Transformation controversée d’un site mémorial historique
Un entrepreneur immobilier allemand projette de convertir les anciennes galeries du camp de concentration nazi de Langenstein-Zwieberge, une annexe du camp de Buchenwald, en un luxueux bunker souterrain. Cette initiative, censée offrir un refuge en cas de crises climatiques, suscite une vive réaction chez les défenseurs de la mémoire du lieu.
Près de la fosse commune où reposent des déportés, une discrète plaque métallique témoigne de la présence de Louis Bertrand, un Français qui a connu l’horreur de ce camp. Résistant arrêté par les nazis en août 1944, il a participé avec plus de 7 000 autres prisonniers à la construction de tunnels destinés à des opérations de production d’armement.

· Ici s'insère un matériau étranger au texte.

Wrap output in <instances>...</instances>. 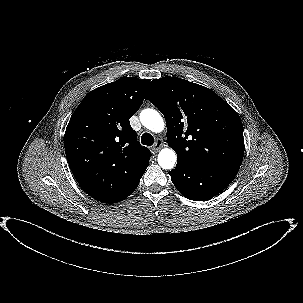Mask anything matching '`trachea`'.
Here are the masks:
<instances>
[{
  "label": "trachea",
  "instance_id": "3493384b",
  "mask_svg": "<svg viewBox=\"0 0 303 303\" xmlns=\"http://www.w3.org/2000/svg\"><path fill=\"white\" fill-rule=\"evenodd\" d=\"M141 143L143 145L151 146L154 143V137L149 133H144L141 137Z\"/></svg>",
  "mask_w": 303,
  "mask_h": 303
}]
</instances>
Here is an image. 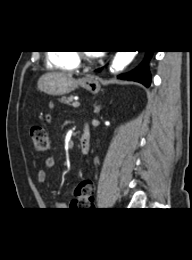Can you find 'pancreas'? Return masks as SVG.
Returning <instances> with one entry per match:
<instances>
[{"label":"pancreas","instance_id":"cf45deb5","mask_svg":"<svg viewBox=\"0 0 192 260\" xmlns=\"http://www.w3.org/2000/svg\"><path fill=\"white\" fill-rule=\"evenodd\" d=\"M61 103H64V104H69L70 102L73 101V96H69V97H62L60 100H59Z\"/></svg>","mask_w":192,"mask_h":260}]
</instances>
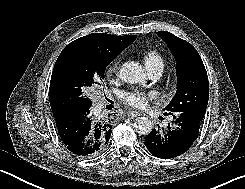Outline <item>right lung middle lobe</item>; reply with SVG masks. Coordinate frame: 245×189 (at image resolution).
<instances>
[{
  "label": "right lung middle lobe",
  "mask_w": 245,
  "mask_h": 189,
  "mask_svg": "<svg viewBox=\"0 0 245 189\" xmlns=\"http://www.w3.org/2000/svg\"><path fill=\"white\" fill-rule=\"evenodd\" d=\"M111 61L94 52L74 51L56 62L51 85L58 105L64 110L91 105L86 92L102 81Z\"/></svg>",
  "instance_id": "1"
}]
</instances>
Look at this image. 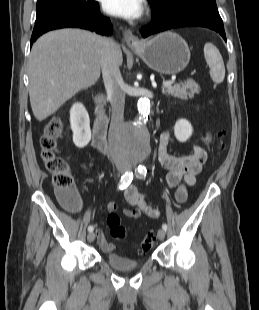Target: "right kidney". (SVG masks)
<instances>
[{
  "mask_svg": "<svg viewBox=\"0 0 259 310\" xmlns=\"http://www.w3.org/2000/svg\"><path fill=\"white\" fill-rule=\"evenodd\" d=\"M70 124L74 144L79 148L85 147L91 140V129L89 115L83 104H73L70 110Z\"/></svg>",
  "mask_w": 259,
  "mask_h": 310,
  "instance_id": "1",
  "label": "right kidney"
}]
</instances>
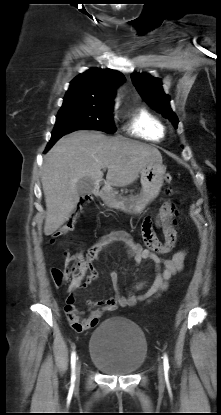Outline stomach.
<instances>
[{"label": "stomach", "mask_w": 221, "mask_h": 415, "mask_svg": "<svg viewBox=\"0 0 221 415\" xmlns=\"http://www.w3.org/2000/svg\"><path fill=\"white\" fill-rule=\"evenodd\" d=\"M166 168L162 163H152L145 166L141 174V193L139 195L116 197L112 192L103 193L106 204L128 214H140L146 206L153 201L160 193L163 186Z\"/></svg>", "instance_id": "1"}]
</instances>
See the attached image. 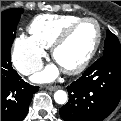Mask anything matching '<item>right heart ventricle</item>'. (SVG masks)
Masks as SVG:
<instances>
[{"mask_svg":"<svg viewBox=\"0 0 121 121\" xmlns=\"http://www.w3.org/2000/svg\"><path fill=\"white\" fill-rule=\"evenodd\" d=\"M80 19L76 15L45 14L35 17L29 25L32 37L43 47L52 46L58 35L71 23Z\"/></svg>","mask_w":121,"mask_h":121,"instance_id":"e07e8e85","label":"right heart ventricle"}]
</instances>
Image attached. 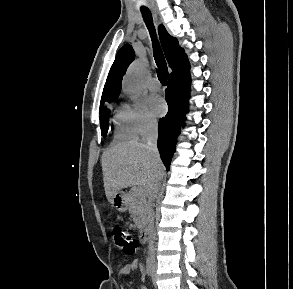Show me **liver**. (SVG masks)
Wrapping results in <instances>:
<instances>
[{
  "mask_svg": "<svg viewBox=\"0 0 293 289\" xmlns=\"http://www.w3.org/2000/svg\"><path fill=\"white\" fill-rule=\"evenodd\" d=\"M105 194L108 200L121 189L139 186L148 194L155 176L163 174L162 163L156 165L146 144L137 140L119 143L102 154Z\"/></svg>",
  "mask_w": 293,
  "mask_h": 289,
  "instance_id": "liver-1",
  "label": "liver"
}]
</instances>
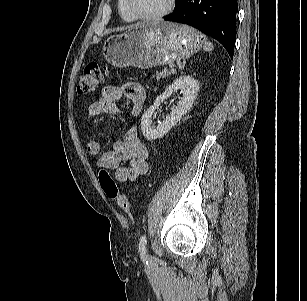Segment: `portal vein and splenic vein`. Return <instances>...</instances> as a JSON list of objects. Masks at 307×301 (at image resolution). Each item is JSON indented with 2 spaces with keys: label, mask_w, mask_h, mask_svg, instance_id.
I'll return each instance as SVG.
<instances>
[{
  "label": "portal vein and splenic vein",
  "mask_w": 307,
  "mask_h": 301,
  "mask_svg": "<svg viewBox=\"0 0 307 301\" xmlns=\"http://www.w3.org/2000/svg\"><path fill=\"white\" fill-rule=\"evenodd\" d=\"M169 67H170V68H174V64L171 63V64L169 65Z\"/></svg>",
  "instance_id": "18ae733b"
}]
</instances>
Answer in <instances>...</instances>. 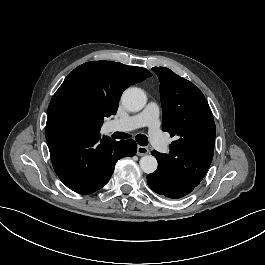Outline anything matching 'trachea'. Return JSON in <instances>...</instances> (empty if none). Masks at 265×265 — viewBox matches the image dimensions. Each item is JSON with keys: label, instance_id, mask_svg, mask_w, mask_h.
I'll use <instances>...</instances> for the list:
<instances>
[{"label": "trachea", "instance_id": "obj_1", "mask_svg": "<svg viewBox=\"0 0 265 265\" xmlns=\"http://www.w3.org/2000/svg\"><path fill=\"white\" fill-rule=\"evenodd\" d=\"M129 137H130L129 134H125L124 133V137H123L124 139L129 138ZM135 139H136L137 143L139 145H141V146H146L148 144V138L144 134H138V135H136Z\"/></svg>", "mask_w": 265, "mask_h": 265}]
</instances>
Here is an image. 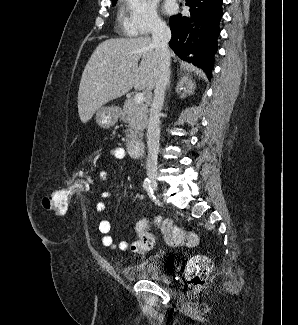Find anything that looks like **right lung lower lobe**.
Returning a JSON list of instances; mask_svg holds the SVG:
<instances>
[{
	"instance_id": "obj_1",
	"label": "right lung lower lobe",
	"mask_w": 298,
	"mask_h": 325,
	"mask_svg": "<svg viewBox=\"0 0 298 325\" xmlns=\"http://www.w3.org/2000/svg\"><path fill=\"white\" fill-rule=\"evenodd\" d=\"M223 0H186L190 15L172 16L169 20L172 38L170 47L183 60L203 69L209 78L217 51L219 22ZM189 54L194 57L188 58Z\"/></svg>"
}]
</instances>
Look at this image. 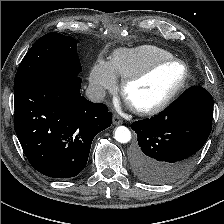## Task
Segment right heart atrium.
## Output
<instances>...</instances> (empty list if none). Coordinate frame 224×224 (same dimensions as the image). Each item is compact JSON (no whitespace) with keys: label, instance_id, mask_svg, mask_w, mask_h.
Segmentation results:
<instances>
[{"label":"right heart atrium","instance_id":"d8ad5b80","mask_svg":"<svg viewBox=\"0 0 224 224\" xmlns=\"http://www.w3.org/2000/svg\"><path fill=\"white\" fill-rule=\"evenodd\" d=\"M89 81L97 98H101L105 91L113 90L117 86L116 75L113 73L110 64L103 60H99L93 66Z\"/></svg>","mask_w":224,"mask_h":224}]
</instances>
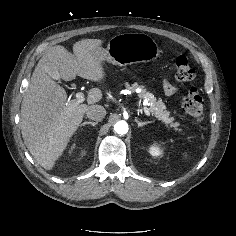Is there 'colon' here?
Listing matches in <instances>:
<instances>
[{
  "mask_svg": "<svg viewBox=\"0 0 236 236\" xmlns=\"http://www.w3.org/2000/svg\"><path fill=\"white\" fill-rule=\"evenodd\" d=\"M176 80L179 84L190 83L195 77V70L185 56H179L175 62ZM181 105L183 110L196 122L204 118V101L195 87H192L182 97Z\"/></svg>",
  "mask_w": 236,
  "mask_h": 236,
  "instance_id": "1",
  "label": "colon"
}]
</instances>
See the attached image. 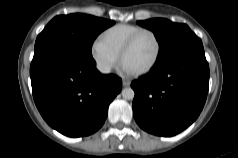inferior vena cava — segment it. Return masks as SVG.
Here are the masks:
<instances>
[{
    "instance_id": "obj_1",
    "label": "inferior vena cava",
    "mask_w": 238,
    "mask_h": 158,
    "mask_svg": "<svg viewBox=\"0 0 238 158\" xmlns=\"http://www.w3.org/2000/svg\"><path fill=\"white\" fill-rule=\"evenodd\" d=\"M97 69L101 72V73H110L111 71V66L109 64L103 63V62H99L97 64Z\"/></svg>"
}]
</instances>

Racheté par Peter Jugl à partir de 2019, le site pourrait accueillir un vaste complexe de luxe comprenant hôpitaux, écoles, casinos et spas, agrémenté de levers et de couchers de soleil artificiels. Sur son site "BunkerCoin", Jugl attire des investisseurs potentiels en vantant ses projets pour cette ville souterraine.
Cependant, cette vision est accueillie avec un mélange d’incrédulité et d’indignation. Jean-Louis Bertrand, fils de Louis, souligne que l’ensemble de cet espace est indissociable de l’histoire tragique du camp. Pour l’association des descendants des détenus, le tunnel représente l’essence même des souffrances vécues ici.
Peter Jugl, en réponse à la controverse, a affirmé que les galeries souterraines n’étaient pas liées au mémorial distant de deux kilomètres, une déclaration qui a provoqué la colère des héritiers des déportés. Le directeur de la Fondation du mémorial, Gero Fedtke, a également qualifié le projet de "inapproprié" au regard de l’héritage historique du site.
Les galeries, jadis utilisées comme entrepôts de munitions pendant la guerre froide, sont aujourd’hui dans le collimateur du gouvernement de Saxe-Anhalt, qui aspire à les acquérir pour en garantir un accès public. Le ministre régional de la Culture, Rainer Robra, a même sollicité une aide financière auprès de Berlin pour faciliter cette acquisition.
Jean-Louis Bertrand craint que les intentions de Jugl ne soient motivées par un désir de profit, avec un objectif caché de faire monter le prix de vente du site. Face à l’amateurisme d’un projet risquant d’altérer la mémoire de millions de victimes, la défense de ce mémorial semble plus nécessaire que jamais.